Blank shock showed in Voldemort’s face for a moment, but then it was gone.

“But what does it matter?” he said softly. “Even if you are right, Potter, it makes no difference to you and me. You no longer have the phoenix wand: We duel on skill alone . . . and after I have killed you, I can attend to Draco Malfoy. . . .”

“But you’re too late,” said Harry. “You’ve missed your chance. I got there first. I overpowered Draco weeks ago. I took this wand from him.”

Harry twitched the hawthorn wand, and he felt the eyes of everyone in the Hall upon it.

“So it all comes down to this, doesn’t it?” whispered Harry. “Does the wand in your hand know its last master was Disarmed? Because if it does . . . I am the true master of the Elder Wand.”

A red-gold glow burst suddenly across the enchanted sky above them as an edge of dazzling sun appeared over the sill of the nearest window. The light hit both of their faces at the same time, so that Voldemort’s was suddenly a flaming blur. Harry heard the high voice shriek as he too yelled his best hope to the heavens, pointing Draco’s wand:

“Avada Kedavra!”

“Expelliarmus!”

The bang was like a cannon blast, and the golden flames that erupted between them, at the dead center of the circle they had been treading, marked the point where the spells collided. Harry saw Voldemort’s green jet meet his own spell, saw the Elder Wand fly high, dark against the sunrise, spinning across the enchanted ceiling like the head of Nagini, spinning through the air toward the master it would not kill, who had come to take full possession of it at last.
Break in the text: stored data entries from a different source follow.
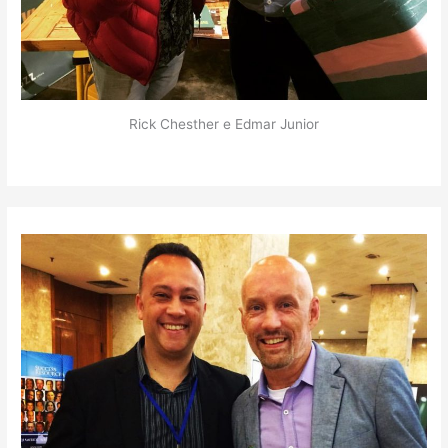
Rick Chesther e Edmar Junior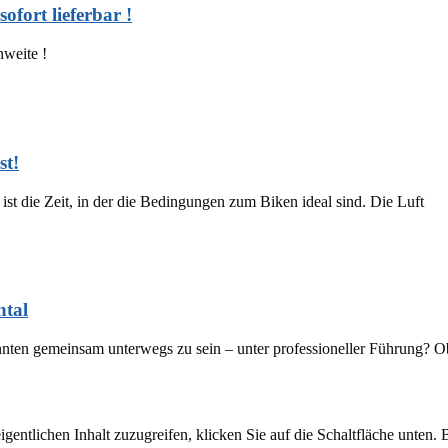
ort lieferbar !
hweite !
st!
ist die Zeit, in der die Bedingungen zum Biken ideal sind. Die Luft
ntal
innten gemeinsam unterwegs zu sein – unter professioneller Führung?
igentlichen Inhalt zuzugreifen, klicken Sie auf die Schaltfläche unten. 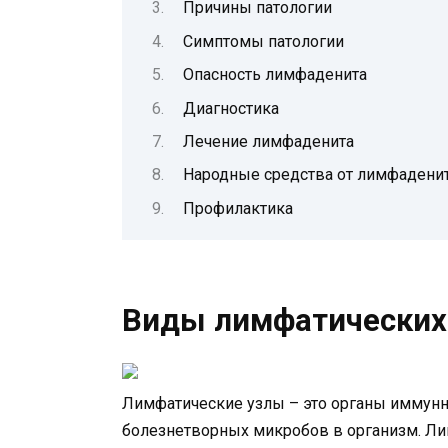
Причины патологии
Симптомы патологии
Опасность лимфаденита
Диагностика
Лечение лимфаденита
Народные средства от лимфадени
Профилактика
Виды лимфатических
Лимфатические узлы – это органы иммун
болезнетворных микробов в организм. Л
And Harry, with the unerring skill of the Seeker, caught the wand in his free hand as Voldemort fell backward, arms splayed, the slit pupils of the scarlet eyes rolling upward. Tom Riddle hit the floor with a mundane finality, his body feeble and shrunken, the white hands empty, the snakelike face vacant and unknowing. Voldemort was dead, killed by his own rebounding curse, and Harry stood with two wands in his hand, staring down at his enemy’s shell.
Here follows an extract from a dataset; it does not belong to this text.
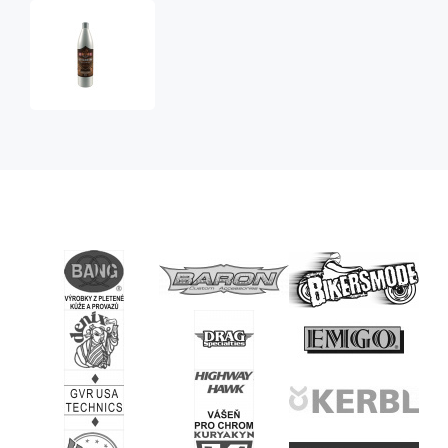
sirup
Beta-
glucan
One shivering second of silence, the shock of the moment suspended: and then the tumult broke around Harry as the screams and the cheers and the roars of the watchers rent the air. The fierce new sun dazzled the windows as they thundered toward him, and the first to reach him were Ron and Hermione, and it was their arms that were wrapped around him, their incomprehensible shouts that deafened him. Then Ginny, Neville, and Luna were there, and then all the Weasleys and Hagrid, and Kingsley and McGonagall and Flitwick and Sprout, and Harry could not hear a word that anyone was shouting, nor tell whose hands were seizing him, pulling him, trying to hug some part of him, hundreds of them pressing in, all of them determined to touch the Boy Who Lived, the reason it was over at last —

The sun rose steadily over Hogwarts, and the Great Hall blazed with life and light. Harry was an indispensable part of the mingled outpourings of jubilation and mourning, of grief and celebration. They wanted him there with them, their leader and symbol, their savior and their guide, and that he had not slept, that he craved the company of only a few of them, seemed to occur to no one. He must speak to the bereaved, clasp their hands, witness their tears, receive their thanks, hear the news now creeping in from every quarter as the morning drew on; that the Imperiused up and down the country had come back to themselves, that Death Eaters were fleeing or else being captured, that the innocent of Azkaban were being released at that very moment, and that Kingsley Shacklebolt had been named temporary Minister of Magic. . . .

They moved Voldemort’s body and laid it in a chamber off the Hall, away from the bodies of Fred, Tonks, Lupin, Colin Creevey, and fifty others who had died fighting him. McGonagall had replaced the House tables, but nobody was sitting according to House anymore: All were jumbled together, teachers and pupils, ghosts and parents, centaurs and house-elves, and Firenze lay recovering in a corner, and Grawp peered in through a smashed window, and people were throwing food into his laughing mouth. After a while, exhausted and drained, Harry found himself sitting on a bench beside Luna.

“I’d want some peace and quiet, if it were me,” she said.

“I’d love some,” he replied.

“I’ll distract them all,” she said. “Use your Cloak.”